### [Data extract]
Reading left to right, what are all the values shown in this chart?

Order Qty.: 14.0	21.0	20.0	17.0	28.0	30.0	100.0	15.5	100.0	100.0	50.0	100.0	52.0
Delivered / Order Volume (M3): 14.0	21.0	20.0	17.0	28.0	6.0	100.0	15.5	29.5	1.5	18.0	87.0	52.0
==
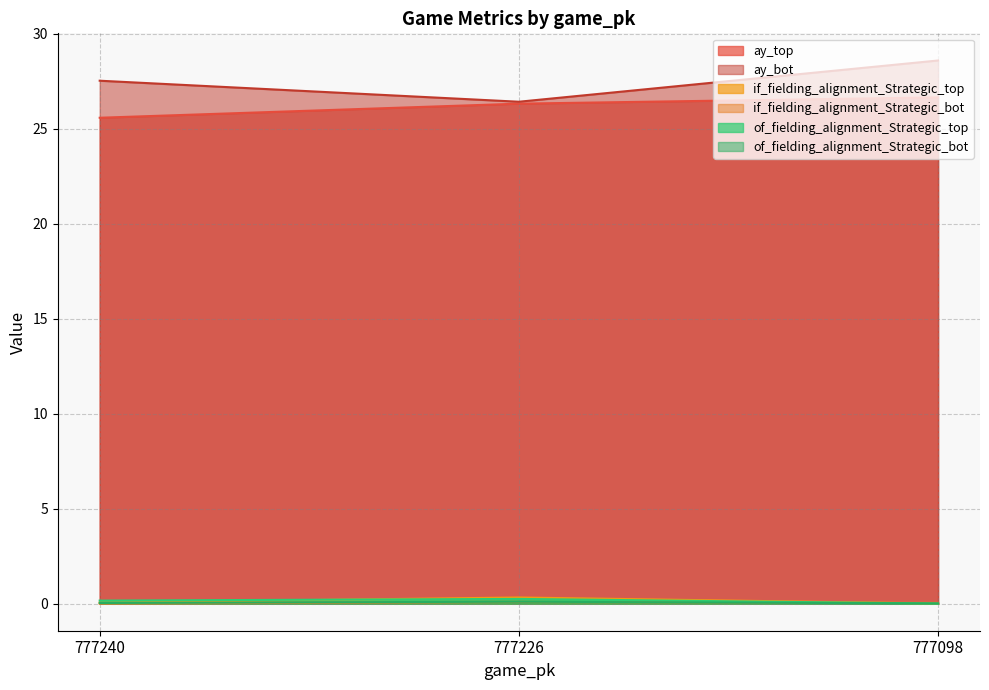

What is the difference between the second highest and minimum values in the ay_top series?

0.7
...
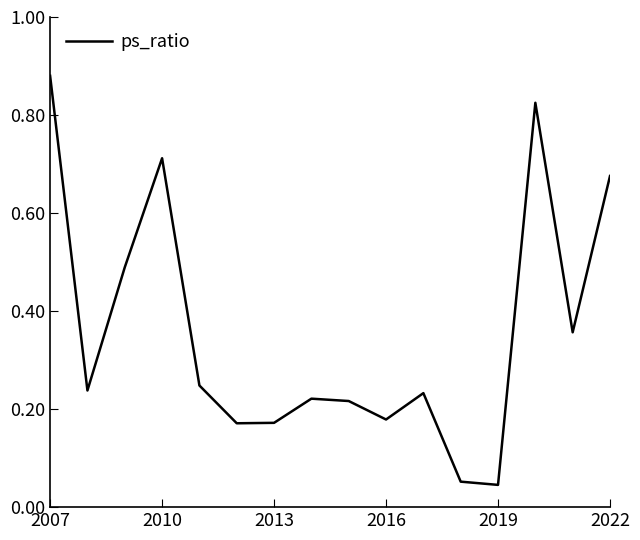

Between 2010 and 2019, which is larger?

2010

### [Problem description]
Pull out every line above that contains the word "Order", and copy each one in full.

### [Answer]
Order Qty.: 14.0	21.0	20.0	17.0	28.0	30.0	100.0	15.5	100.0	100.0	50.0	100.0	52.0
Delivered / Order Volume (M3): 14.0	21.0	20.0	17.0	28.0	6.0	100.0	15.5	29.5	1.5	18.0	87.0	52.0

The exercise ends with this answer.